• SELECTED TEXT:
Search code examples
optimizationpytorchtensor

torch.optim returns "ValueError: can't optimize a non-leaf Tensor" for multidimensional tensor


I am trying to optimize the translations of the vertices of a scene with torch.optim.adam. It is a code piece from the redner tutorial series, which works fine with the initial setting. It tries to optimize a scene with shifting all the vertices by the same value called translation. Here is the original code:

vertices = []
for obj in base:
    vertices.append(obj.vertices.clone())

def model(translation):
    for obj, v in zip(base, vertices):
        obj.vertices = v + translation
    # Assemble the 3D scene.
    scene = pyredner.Scene(camera = camera, objects = objects)
    # Render the scene.
    img = pyredner.render_albedo(scene)
    return img

# Initial guess
# Set requires_grad=True since we want to optimize them later

translation = torch.tensor([10.0, -10.0, 10.0], device = pyredner.get_device(), requires_grad=True)

• USING THE INFORMATION:
a – In the PyTorch thread, which optimizer is used to optimize the translations of the scene's vertices?
b – Transcribe the PyTorch thread between "I am trying" and "img = pyredner.render_albedo(scene)", inclusive.
c – Continue the PyTorch thread from the point where it stops.

• DATA SUPPLIED:
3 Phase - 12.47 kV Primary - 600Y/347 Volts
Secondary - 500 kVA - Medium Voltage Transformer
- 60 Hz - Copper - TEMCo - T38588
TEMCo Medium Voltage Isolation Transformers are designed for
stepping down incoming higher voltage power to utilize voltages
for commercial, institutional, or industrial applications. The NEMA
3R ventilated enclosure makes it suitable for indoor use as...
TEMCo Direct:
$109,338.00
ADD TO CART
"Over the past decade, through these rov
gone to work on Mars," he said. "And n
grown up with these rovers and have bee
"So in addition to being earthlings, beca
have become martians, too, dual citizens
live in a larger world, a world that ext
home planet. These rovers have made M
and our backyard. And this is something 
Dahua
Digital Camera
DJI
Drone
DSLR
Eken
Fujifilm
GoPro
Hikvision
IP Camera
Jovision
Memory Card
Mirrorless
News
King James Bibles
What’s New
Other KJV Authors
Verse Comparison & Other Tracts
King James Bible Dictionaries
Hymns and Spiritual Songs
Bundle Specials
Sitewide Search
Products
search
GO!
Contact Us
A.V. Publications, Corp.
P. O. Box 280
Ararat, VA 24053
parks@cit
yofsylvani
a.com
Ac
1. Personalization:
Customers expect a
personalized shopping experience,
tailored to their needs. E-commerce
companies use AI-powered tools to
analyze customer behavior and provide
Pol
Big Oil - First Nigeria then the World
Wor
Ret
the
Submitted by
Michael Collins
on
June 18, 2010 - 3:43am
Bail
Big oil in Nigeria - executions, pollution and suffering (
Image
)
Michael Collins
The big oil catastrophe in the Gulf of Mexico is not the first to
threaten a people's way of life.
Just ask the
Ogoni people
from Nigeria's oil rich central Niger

• ANSWER SET:
a – torch.optim.adam

b –
I am trying to optimize the translations of the vertices of a scene with torch.optim.adam. It is a code piece from the redner tutorial series, which works fine with the initial setting. It tries to optimize a scene with shifting all the vertices by the same value called translation. Here is the original code:

vertices = []
for obj in base:
    vertices.append(obj.vertices.clone())

def model(translation):
    for obj, v in zip(base, vertices):
        obj.vertices = v + translation
    # Assemble the 3D scene.
    scene = pyredner.Scene(camera = camera, objects = objects)
    # Render the scene.
    img = pyredner.render_albedo(scene)

c –
init = model(translation)
# Visualize the initial guess

t_optimizer = torch.optim.Adam([translation], lr=0.5)

I tried to modify the code such that it calculates an individual translation for each of the vertices. For this I applied the following modifications to the code above, that makes the shape of the translation from torch.Size([3]) to torch.Size([43380, 3]):

# translation = torch.tensor([10.0, -10.0, 10.0], device = pyredner.get_device(), requires_grad=True)
translation = base[0].vertices.clone().detach().requires_grad_(True)
translation[:] = 10.0

This introduces the ValueError: can't optimize a non-leaf Tensor. Could you please help me work around the problem.

PS: I am sorry for the long text, I am very new to this subject, and I wanted to state the problem as comprehensive as possible.


Solution

  • Only leaf tensors can be optimised. A leaf tensor is a tensor that was created at the beginning of a graph, i.e. there is no operation tracked in the graph to produce it. In other words, when you apply any operation to a tensor with requires_grad=True it keeps track of these operations to do the back propagation later. You cannot give one of these intermediate results to the optimiser.

    An example shows that more clearly:

    weight = torch.randn((2, 2), requires_grad=True)
    # => tensor([[ 1.5559,  0.4560],
    #            [-1.4852, -0.8837]], requires_grad=True)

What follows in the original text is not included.